Advanced analytics has been another area of improvement, thanks in part to what the cloud now enables, according to Anderson.

“The proliferation of third-party services in the cloud has changed the nature of … raw computing power that is now available,” Anderson said. “It has changed the art of the possible with advanced analytics.”

Machine learning is another advance that has proliferated in insurance and other industries. Anderson’s team has helped WTW pivot to address this, developing features and services specifically useful in this area for the insurance industry.

Not done yet

The mission to adapt and improve technology for customers is far from finished, Anderson said, as WTW identifies clients’ ever evolving wants and needs.

“There are some universal themes of what clients are trying to do. They want now to make sure their decision making is based on rich data and analytics” and very agile in how it is used, Anderson said. “They want everything to be as efficient and automated as possible, while having a view to the digitalization of the offerings [for] the end consumer client.”

Anderson said that WTW believes those things together will change the nature of the tech functions within insurance companies, which is the core target for its software.
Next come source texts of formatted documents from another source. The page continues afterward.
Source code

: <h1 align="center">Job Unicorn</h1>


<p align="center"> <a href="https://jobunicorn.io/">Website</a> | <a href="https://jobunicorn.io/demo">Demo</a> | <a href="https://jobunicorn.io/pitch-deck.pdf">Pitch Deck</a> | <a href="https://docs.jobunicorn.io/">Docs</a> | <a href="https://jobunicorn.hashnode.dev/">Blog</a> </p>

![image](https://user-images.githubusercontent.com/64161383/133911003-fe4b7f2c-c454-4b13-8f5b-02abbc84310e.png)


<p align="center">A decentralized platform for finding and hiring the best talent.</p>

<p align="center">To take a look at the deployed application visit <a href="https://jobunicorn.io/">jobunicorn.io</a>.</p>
Currently, Anderson said, those functions generally work in separate silos, but companies will need a more holistic approach as they increasingly demand richer data and work together more closely.

“This will require much more holistic and interconnected analytical software to work with,” Anderson said. “Our software is going to move to a world where there’s one version of the truth and we are providing analytics and services to … what is currently quite separate functions that will become much more aligned in the future.”

In addition, WTW will make sure future annual software offerings are cloud native and work better with third-party services.

COVID-19 helps spur innovation

Some of the innovation work had to take place during the coronavirus pandemic, where entire industries were forced to work remotely.

Anderson recalled he was worried that productivity would slow down significantly, but the opposite happened.

“It accelerated, really, in the first few months,” he said.

At the same time, Anderson said, in-person, face-to-face sessions are better to spur innovation, but he learned a lot regarding how quickly WTW adapted to rapid changes the pandemic demanded. In turn, he said, the company has pursued its advanced analytics and cloud services offerings to accommodate changing work dynamics the company itself faced.

“Identifying what is possible to do to enhance clients’ performance is relatively easy, and that’s been quite quick to do,” he said.